[start]
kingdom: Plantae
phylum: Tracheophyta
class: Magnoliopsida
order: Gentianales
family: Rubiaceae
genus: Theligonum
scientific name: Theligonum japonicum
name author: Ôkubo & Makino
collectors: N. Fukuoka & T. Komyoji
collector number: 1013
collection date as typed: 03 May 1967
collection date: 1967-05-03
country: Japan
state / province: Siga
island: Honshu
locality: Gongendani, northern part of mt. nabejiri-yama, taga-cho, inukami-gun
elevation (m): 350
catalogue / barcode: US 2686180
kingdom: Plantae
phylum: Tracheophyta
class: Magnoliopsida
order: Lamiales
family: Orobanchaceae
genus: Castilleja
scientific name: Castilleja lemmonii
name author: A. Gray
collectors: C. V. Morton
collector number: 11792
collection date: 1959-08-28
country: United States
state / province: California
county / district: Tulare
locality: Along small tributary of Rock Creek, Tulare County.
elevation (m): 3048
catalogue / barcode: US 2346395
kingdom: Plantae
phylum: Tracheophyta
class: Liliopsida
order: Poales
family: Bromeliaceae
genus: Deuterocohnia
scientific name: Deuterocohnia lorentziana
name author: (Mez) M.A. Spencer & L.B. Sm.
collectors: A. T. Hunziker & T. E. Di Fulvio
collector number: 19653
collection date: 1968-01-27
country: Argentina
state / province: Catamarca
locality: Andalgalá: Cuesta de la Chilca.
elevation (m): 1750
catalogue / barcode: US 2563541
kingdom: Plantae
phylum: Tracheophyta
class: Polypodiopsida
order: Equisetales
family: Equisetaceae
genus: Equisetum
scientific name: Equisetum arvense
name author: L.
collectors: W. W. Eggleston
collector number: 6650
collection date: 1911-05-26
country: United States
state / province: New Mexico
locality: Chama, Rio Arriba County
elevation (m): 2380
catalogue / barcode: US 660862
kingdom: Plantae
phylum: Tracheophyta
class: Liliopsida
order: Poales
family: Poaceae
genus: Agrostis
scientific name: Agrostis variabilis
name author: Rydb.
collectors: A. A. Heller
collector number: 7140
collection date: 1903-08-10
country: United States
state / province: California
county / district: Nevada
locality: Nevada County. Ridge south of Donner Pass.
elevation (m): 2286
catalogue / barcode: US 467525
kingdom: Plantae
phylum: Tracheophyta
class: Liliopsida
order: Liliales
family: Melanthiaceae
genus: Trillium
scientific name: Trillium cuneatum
[end]
▶ **What needs to be done**
Return every one of the entries above line for line, without changing any wording, spelling, or punctuation.

▶ **Task solution**
kingdom: Plantae
phylum: Tracheophyta
class: Magnoliopsida
order: Gentianales
family: Rubiaceae
genus: Theligonum
scientific name: Theligonum japonicum
name author: Ôkubo & Makino
collectors: N. Fukuoka & T. Komyoji
collector number: 1013
collection date as typed: 03 May 1967
collection date: 1967-05-03
country: Japan
state / province: Siga
island: Honshu
locality: Gongendani, northern part of mt. nabejiri-yama, taga-cho, inukami-gun
elevation (m): 350
catalogue / barcode: US 2686180
kingdom: Plantae
phylum: Tracheophyta
class: Magnoliopsida
order: Lamiales
family: Orobanchaceae
genus: Castilleja
scientific name: Castilleja lemmonii
name author: A. Gray
collectors: C. V. Morton
collector number: 11792
collection date: 1959-08-28
country: United States
state / province: California
county / district: Tulare
locality: Along small tributary of Rock Creek, Tulare County.
elevation (m): 3048
catalogue / barcode: US 2346395
kingdom: Plantae
phylum: Tracheophyta
class: Liliopsida
order: Poales
family: Bromeliaceae
genus: Deuterocohnia
scientific name: Deuterocohnia lorentziana
name author: (Mez) M.A. Spencer & L.B. Sm.
collectors: A. T. Hunziker & T. E. Di Fulvio
collector number: 19653
collection date: 1968-01-27
country: Argentina
state / province: Catamarca
locality: Andalgalá: Cuesta de la Chilca.
elevation (m): 1750
catalogue / barcode: US 2563541
kingdom: Plantae
phylum: Tracheophyta
class: Polypodiopsida
order: Equisetales
family: Equisetaceae
genus: Equisetum
scientific name: Equisetum arvense
name author: L.
collectors: W. W. Eggleston
collector number: 6650
collection date: 1911-05-26
country: United States
state / province: New Mexico
locality: Chama, Rio Arriba County
elevation (m): 2380
catalogue / barcode: US 660862
kingdom: Plantae
phylum: Tracheophyta
class: Liliopsida
order: Poales
family: Poaceae
genus: Agrostis
scientific name: Agrostis variabilis
name author: Rydb.
collectors: A. A. Heller
collector number: 7140
collection date: 1903-08-10
country: United States
state / province: California
county / district: Nevada
locality: Nevada County. Ridge south of Donner Pass.
elevation (m): 2286
catalogue / barcode: US 467525
kingdom: Plantae
phylum: Tracheophyta
class: Liliopsida
order: Liliales
family: Melanthiaceae
genus: Trillium
scientific name: Trillium cuneatum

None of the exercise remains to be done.